Make import faster
aronwoost opened this issue · comments
Problem
Importing masses of email takes very long, since emails are imported one-by-one sequentially. The GMail API takes up to 5sec to handle a single email. This is independent from network conditions, I test from EC2 and Google Compute Engine.
Possible solutions
Batch request could be used. Upside would be that it still works somewhat sequentially, by importing chunks of mails. Downside is that this lib would require a serious rework, since we could no longer rely on the handy service wrapper.
Or API calls could be fired in parallel (see GMail quotas). This - of course - requires additional error and retry logic but is still the "lower hanging fruit", IMO.
I'm aware that this project is not actively maintained. Still, this might be a good starting point for a intern coming to the GMail team.
Gmail message import is blocking AFAIK, so only one message can get imported at a time. Even if we parallelize or batch, the improvement won't be huge (unless most messages are large, in which case this may make upload time more efficient).
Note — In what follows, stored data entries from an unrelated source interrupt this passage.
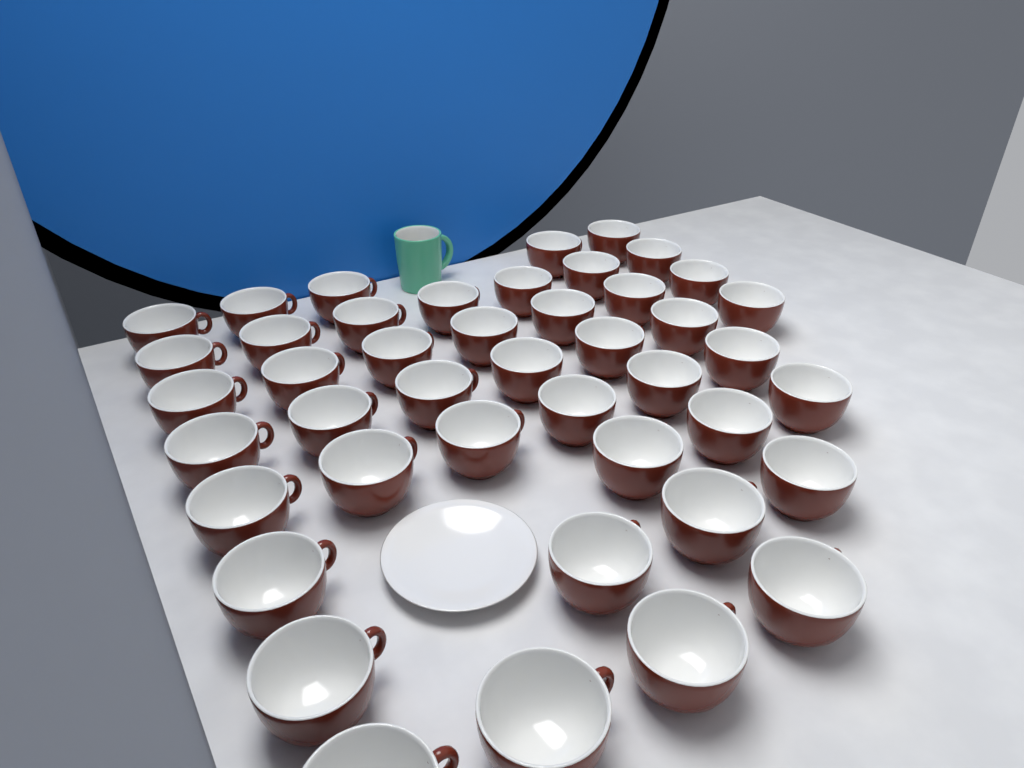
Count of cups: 44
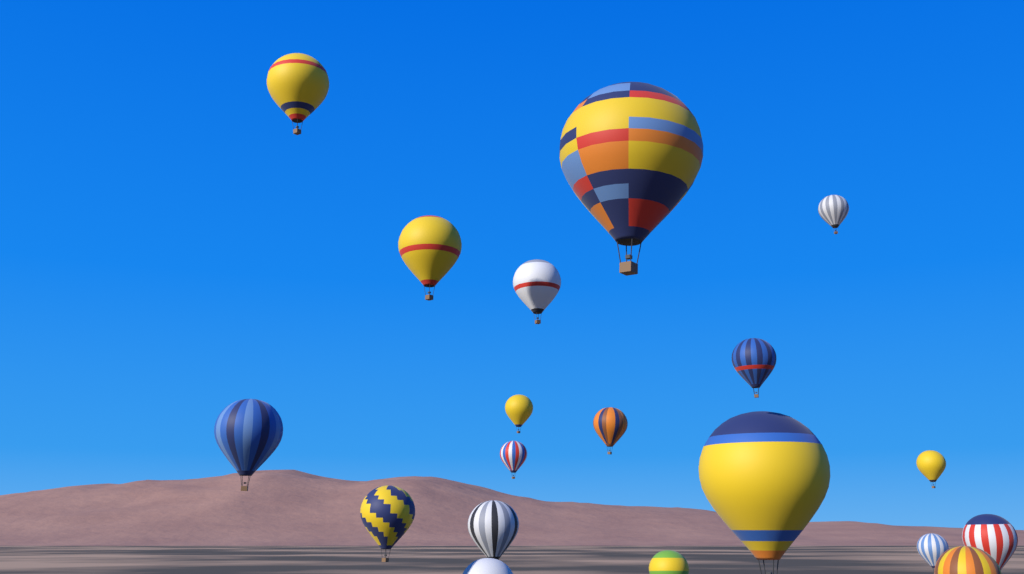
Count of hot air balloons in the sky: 19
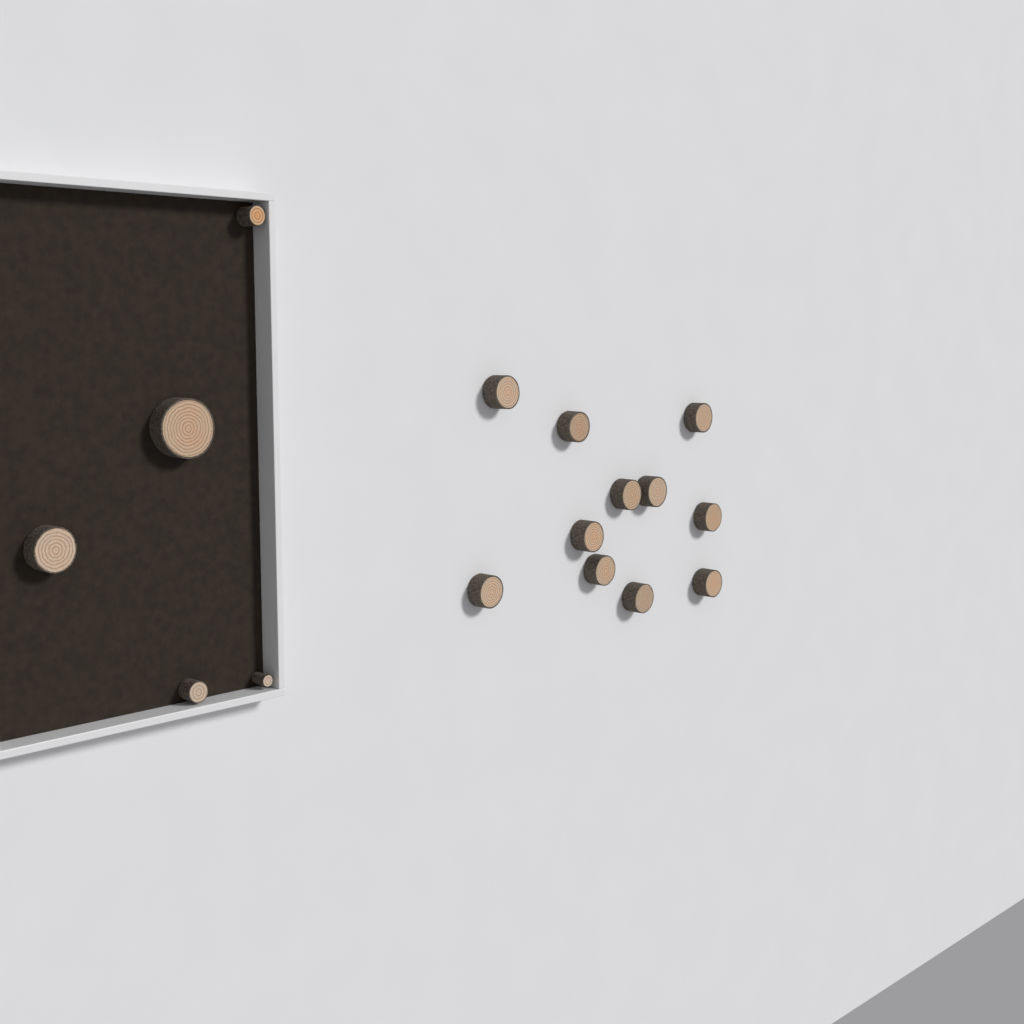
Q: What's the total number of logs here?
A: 16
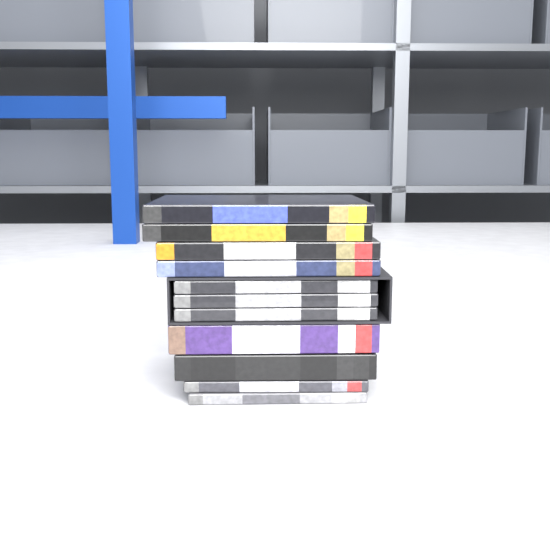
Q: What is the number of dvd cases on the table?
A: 11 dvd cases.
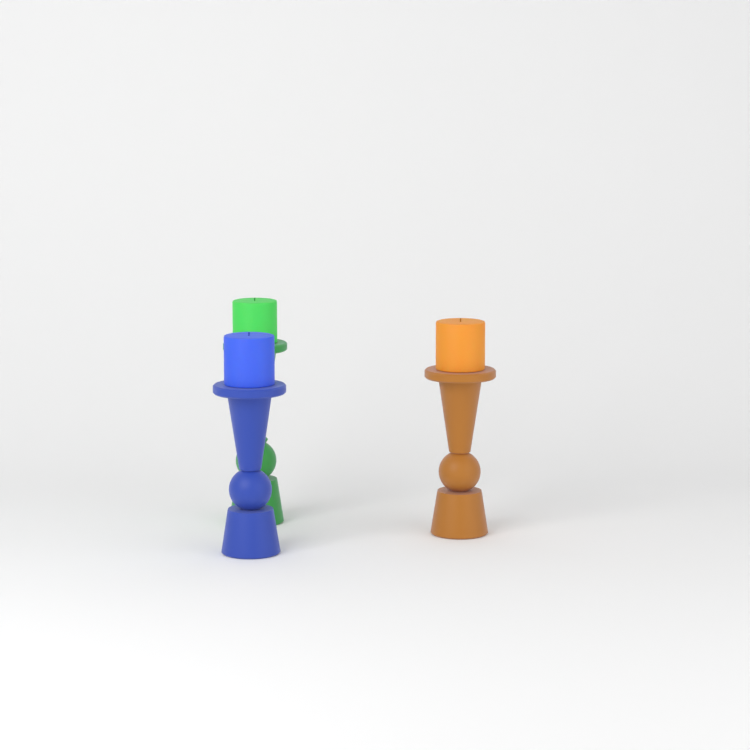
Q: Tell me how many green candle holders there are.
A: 1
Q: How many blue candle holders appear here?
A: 1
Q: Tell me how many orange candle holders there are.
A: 1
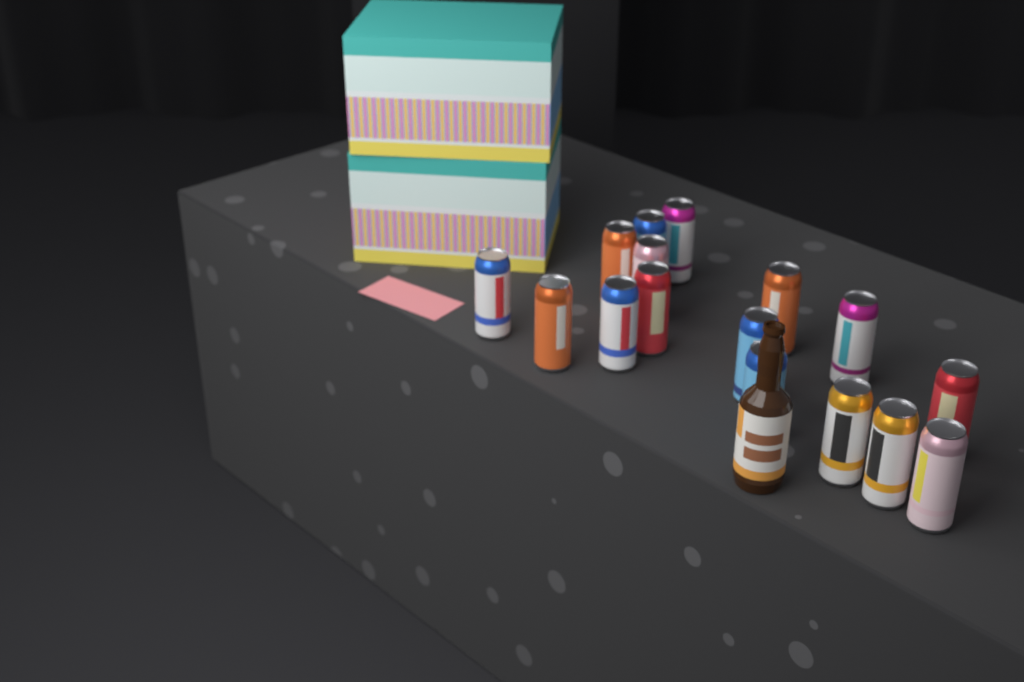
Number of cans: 16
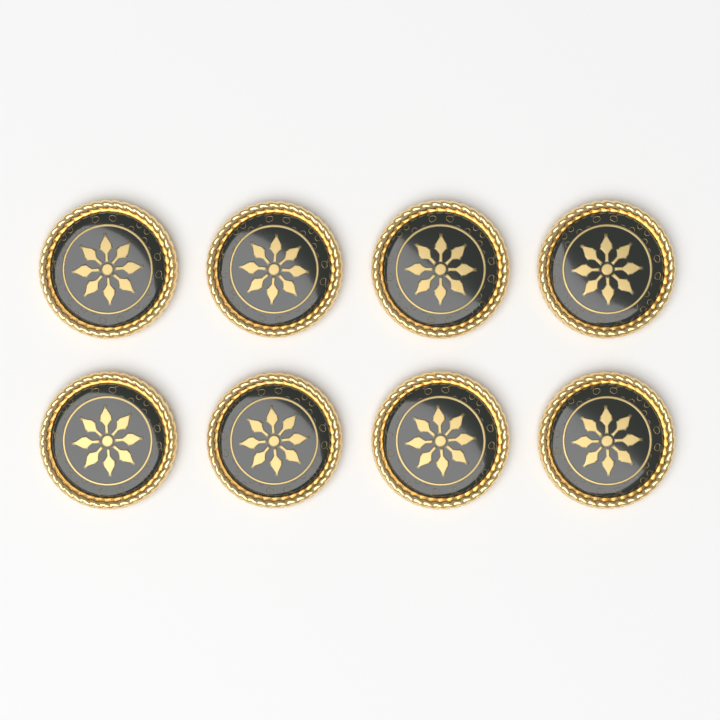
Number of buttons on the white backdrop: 8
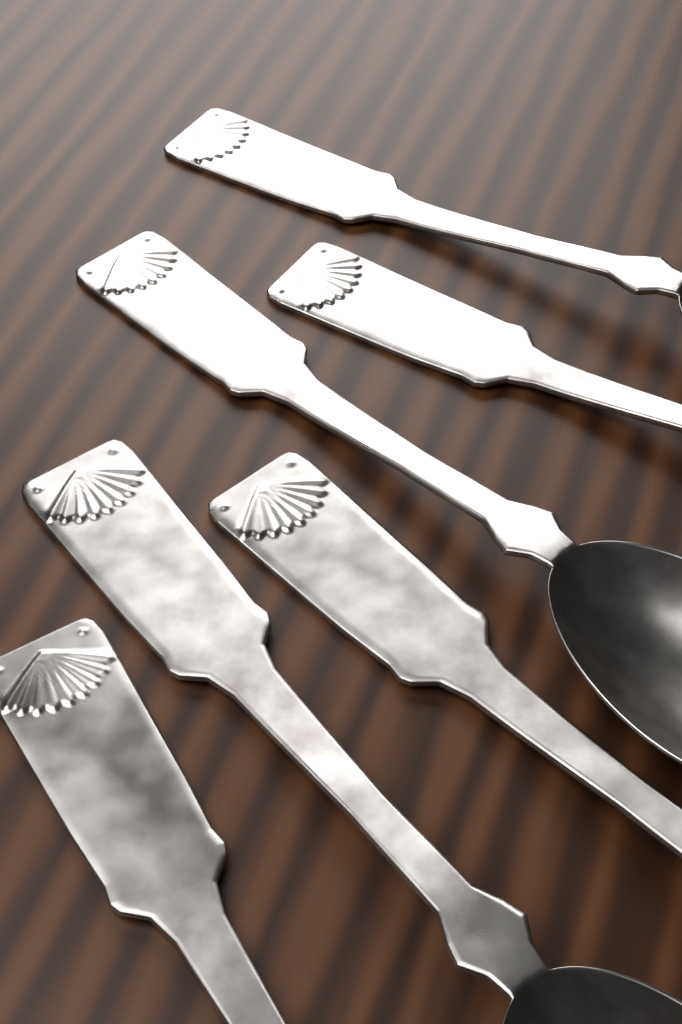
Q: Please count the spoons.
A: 6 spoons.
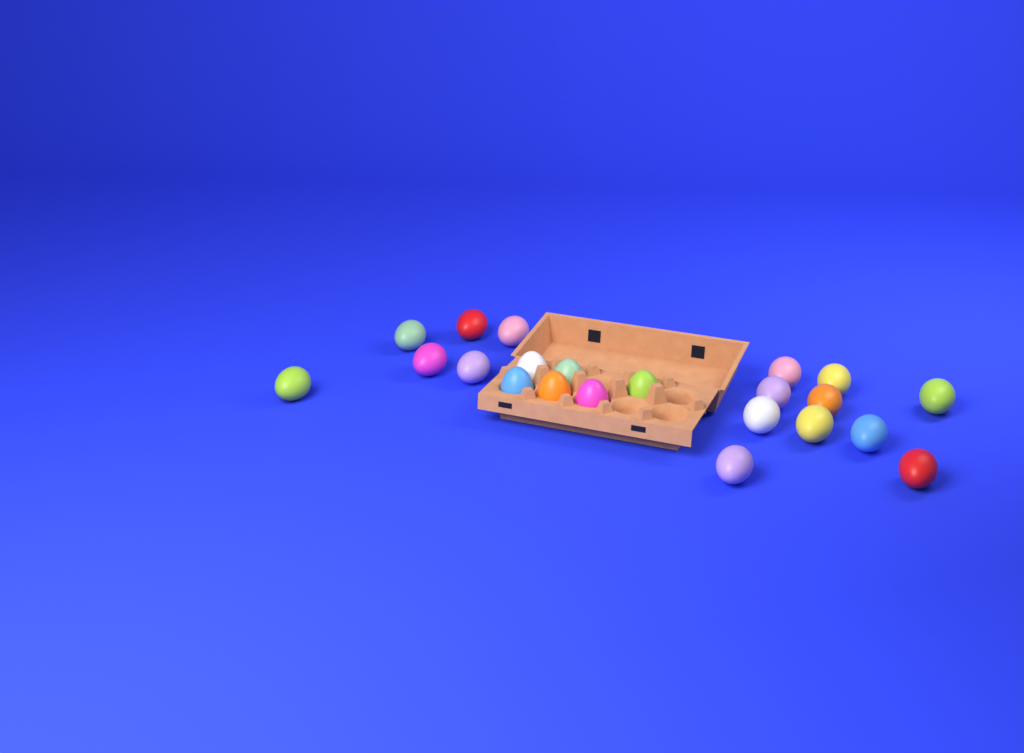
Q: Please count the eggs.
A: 22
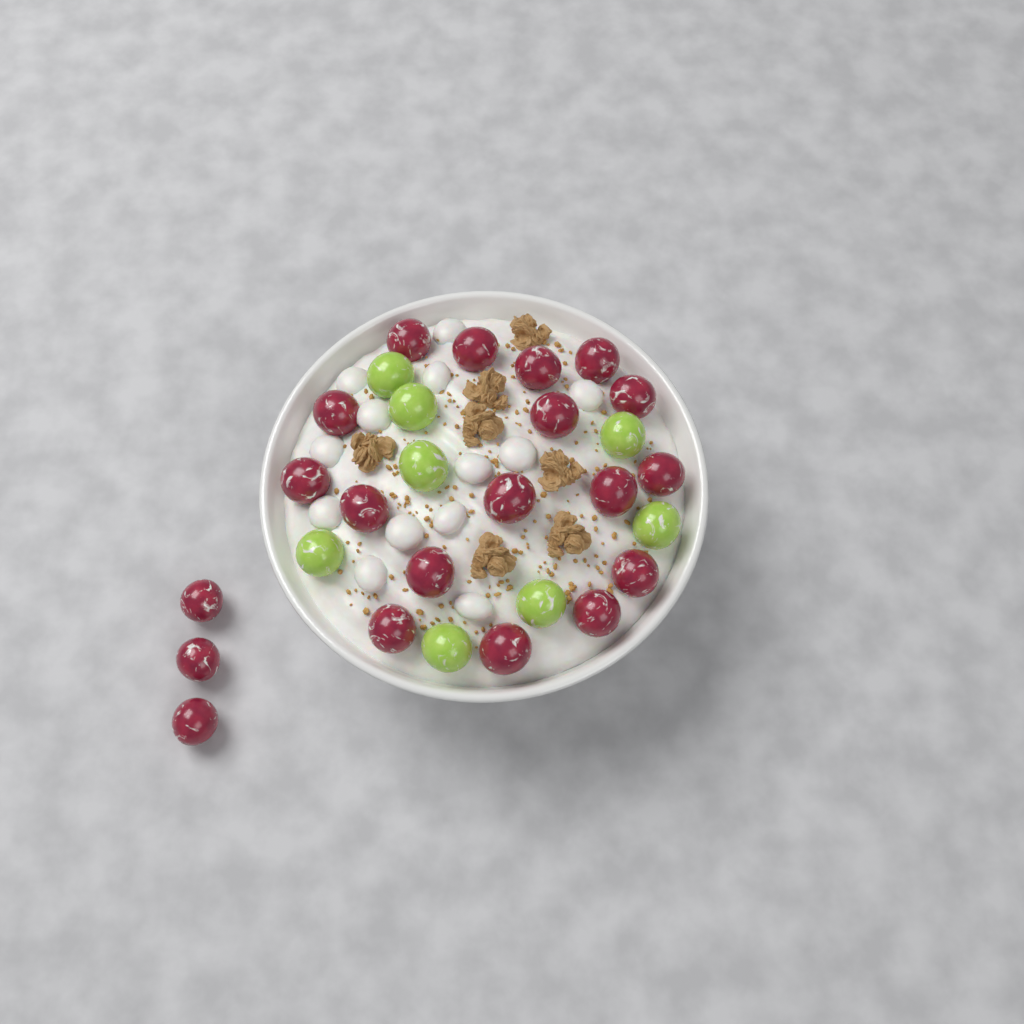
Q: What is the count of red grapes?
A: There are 20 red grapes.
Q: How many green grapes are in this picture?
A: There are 8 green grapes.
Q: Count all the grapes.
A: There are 28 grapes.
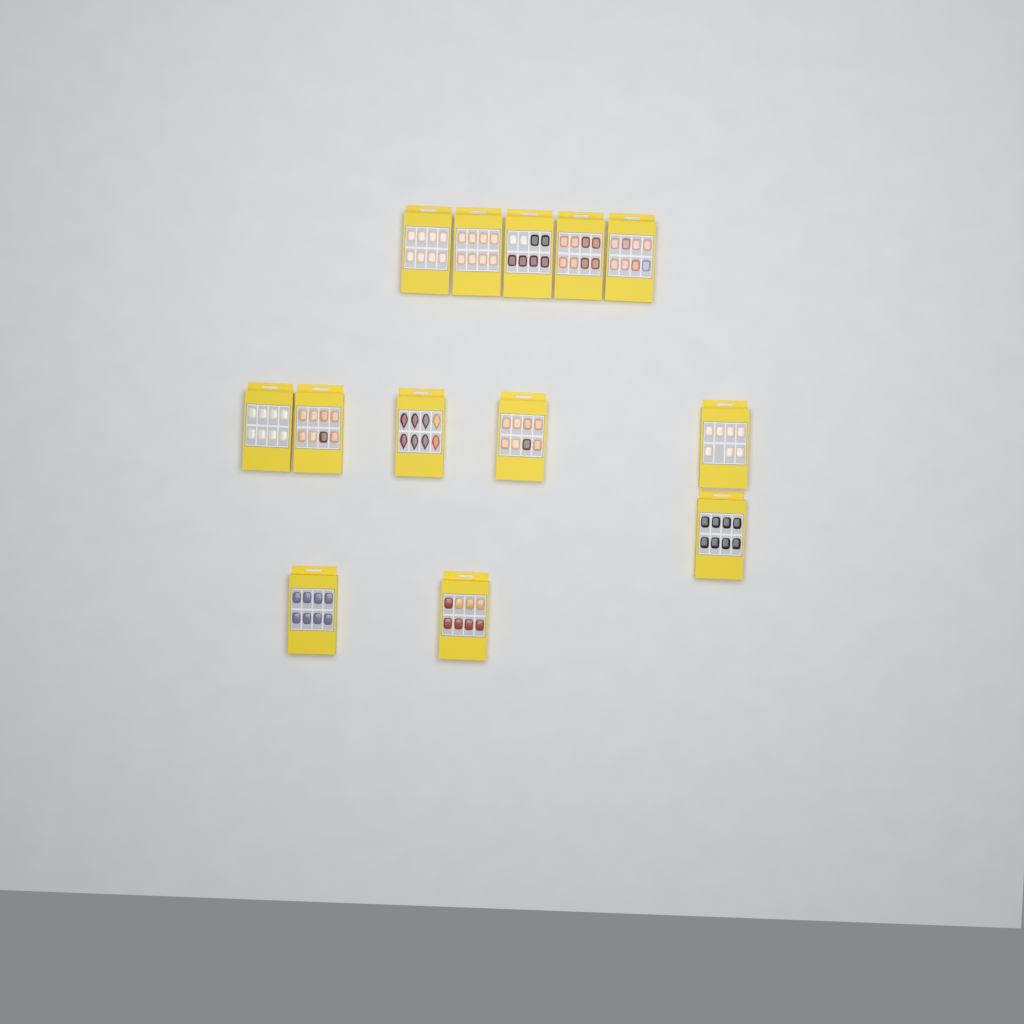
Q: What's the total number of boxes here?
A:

If you do want to parallelize, as a workaround, you can run multiple instances of the script at the same time on separate mbox files. The script is set to 10 retries by default, but you can change it using the --num_retries
argument.
Alternatively, you can change the script to use insert
instead of import_
. This means much faster inserts, but has several disadvantages, such as no threading, no deduplicating, and no classification.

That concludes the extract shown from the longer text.